SAPEM : les couacs révélateurs du système pénitentiaire genevois

Publié le 14 octobre 2007 par Kalvin Whiteoak

A l'heure où l'on ne parle que du retour de Marc Roger (moins trente kilos) à la case départ, ouVertures.info s'est penché dans une petite enquête exclusive et révélatrice sur la façon dont on embastille le chaland standard condamné à Genève et en particulier sur un cas qui mérite une évocation publique.

Nous sommes en 2002, Serge (prénom d'emprunt) a été condamné définitivement par la justice genevoise. Son recours a été rejeté, sa peine est donc exécutoire, il doit subir un certain nombre de mois de détention. Serge est souffrant et le fait savoir certificats médicaux nombreux à l'appui, aux termes desquels différents médecins estiment que sa mise en détention est totalement inappropriée compte tenu des affections dont il est atteint.

On ne peut pas dire que cet état de faits émeuve par trop le fonctionnaire chargé de l'étude de son cas. On ne nommera pas le fonctionnaire en question ici, par souci d'humanité. Il était à l'époque employé du SAPEM, autrement dit le Service d'application des peines et mesures du canton de Genève. Il ne l'est plus aujourd'hui. Le SAPEM est le service administratif genevois niché dans la vieille ville et dépendant hiérarchiquement du service pénitentiaire du canton. Ce service est chargé, entre autres tâches, d'organiser la détention du condamné. Ce dernier en effet se voit systématiquement convoqué par ce service pour organiser sa future détention, pour y recevoir des instructions et pour, le cas échéant, faire part de ses "préférences". On peut parfaitement imaginer qu'un condamné fribourgeois souhaite, dans la mesure du possible, accomplir sa peine dans un établissement de ce canton, ou proche de ce canton.

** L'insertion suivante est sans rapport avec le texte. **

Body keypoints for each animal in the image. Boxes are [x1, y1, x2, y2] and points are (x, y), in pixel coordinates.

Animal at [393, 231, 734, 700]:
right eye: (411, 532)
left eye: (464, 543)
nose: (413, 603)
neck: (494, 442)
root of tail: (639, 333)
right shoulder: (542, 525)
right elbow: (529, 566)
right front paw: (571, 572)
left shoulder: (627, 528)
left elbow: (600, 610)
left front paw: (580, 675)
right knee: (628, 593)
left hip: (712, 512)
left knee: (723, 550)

Serge se rend donc à cette convocation, muni des certificats médicaux en question, qui ne déclenchent aucune réaction de la part du fonctionnaire qui ne fait que les joindre au dossier. Il informe Serge que sa peine commencera tel jour à telle date à tel endroit et qu'il recevra une convocation directement de l'établissement pénitentiaire lui-même, convocation à laquelle il lui conseille plus que fortement de répondre sous peine de se voir arrêté. Précisons que Serge a toute sa famille en Suisse, est suisse de naissance (ce qui n'est ni un défaut ni une qualité particulière) et que par conséquent le risque de le voir disparaître dans la nature est nul, compte tenu notamment de sa maladie.

Serge est ensuite hospitalisé sur demande de son médecin traitant pendant de longues semaines. Le fameux jour de début de peine tombe pendant ce temps d'hospitalisation, et le SAPEM répond à Serge que ce jour est repoussé sine die vu l'hospitalisation, ce qui paraît normal à tout un chacun. Pendant ce temps le même SAPEM décide de soumettre Serge à une expertise destinée à déterminer s'il doit ou non être incarcéré, suspendant par écrit et aussi longemps que les résultats de l'expertise ne seront pas connus, toute mise en détention.

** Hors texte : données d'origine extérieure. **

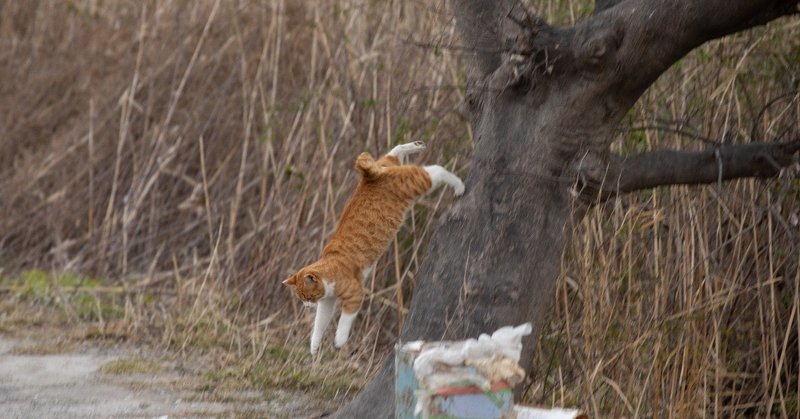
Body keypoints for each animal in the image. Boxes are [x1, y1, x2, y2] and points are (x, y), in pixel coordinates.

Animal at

C'est plutôt bien et respectueux des particularités du cas. En principe, une expertise est effectuée par un expert neutre, en tous cas en démocratie, mais là, curieusement cependant, le SAPEM porte son choix sur un expert d'un neutralité plus que discutable. Il s'agit de l'un des médecins de l'Institut de médecine légale de Genève, jusque là rien de particulier, sauf que le même médecin fait partie aussi de l'équipe médicale soignante de la prison de Champ-Dollon. Casquette double et objectivité trouble.

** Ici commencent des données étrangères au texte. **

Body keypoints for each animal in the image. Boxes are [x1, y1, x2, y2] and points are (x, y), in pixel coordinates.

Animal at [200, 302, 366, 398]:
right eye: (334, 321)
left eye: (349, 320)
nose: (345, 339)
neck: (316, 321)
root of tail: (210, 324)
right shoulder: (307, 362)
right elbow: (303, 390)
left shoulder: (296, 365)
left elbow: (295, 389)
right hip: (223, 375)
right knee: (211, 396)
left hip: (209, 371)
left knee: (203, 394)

Serge est sorti de sa période d'hospitalisation. Le fameux expert le convoque pour plusieurs séances et interrogatoires. Serge s'y rend sans se dérober. Il doit encore se rendre une fois à une dernière convocation, avant que l'expert ne rédige son rapport. Le rendez-vous est fixé pour dans une semaine. Il n'aura jamais lieu…

Dans l'intervalle  sans aucune raison ni justification, le fameux fonctionnaire du SAPEM décide que de toutes façons cette expertise est inutile et fait emprisonner Serge à Champ-Dollon. L'un des ténors du barreau genevois tente de faire ressortir Serge : sans aucun succès. Bien après l'incarcération, le fameux expert rendra un rapport aux termes duquel une incarcération n'est en rien insupportable par Serge …. qui dort depuis plusieurs semaines en prison attendant vainement les résultats de "l'expertise".

Moralité : la parole donnée même sous forme écrite n'a pas sa place dans l'administration et singulièrement au SAPEM. Il y a confusion des genres chez les experts/soignants et on se fiche pas mal qu'une incarcération puisse être fatale à un individu.

Genève, capitale dépositaire de la Convention européenne des droits de l'homme, siège du Conseil des droits de l'homme, vous disiez ??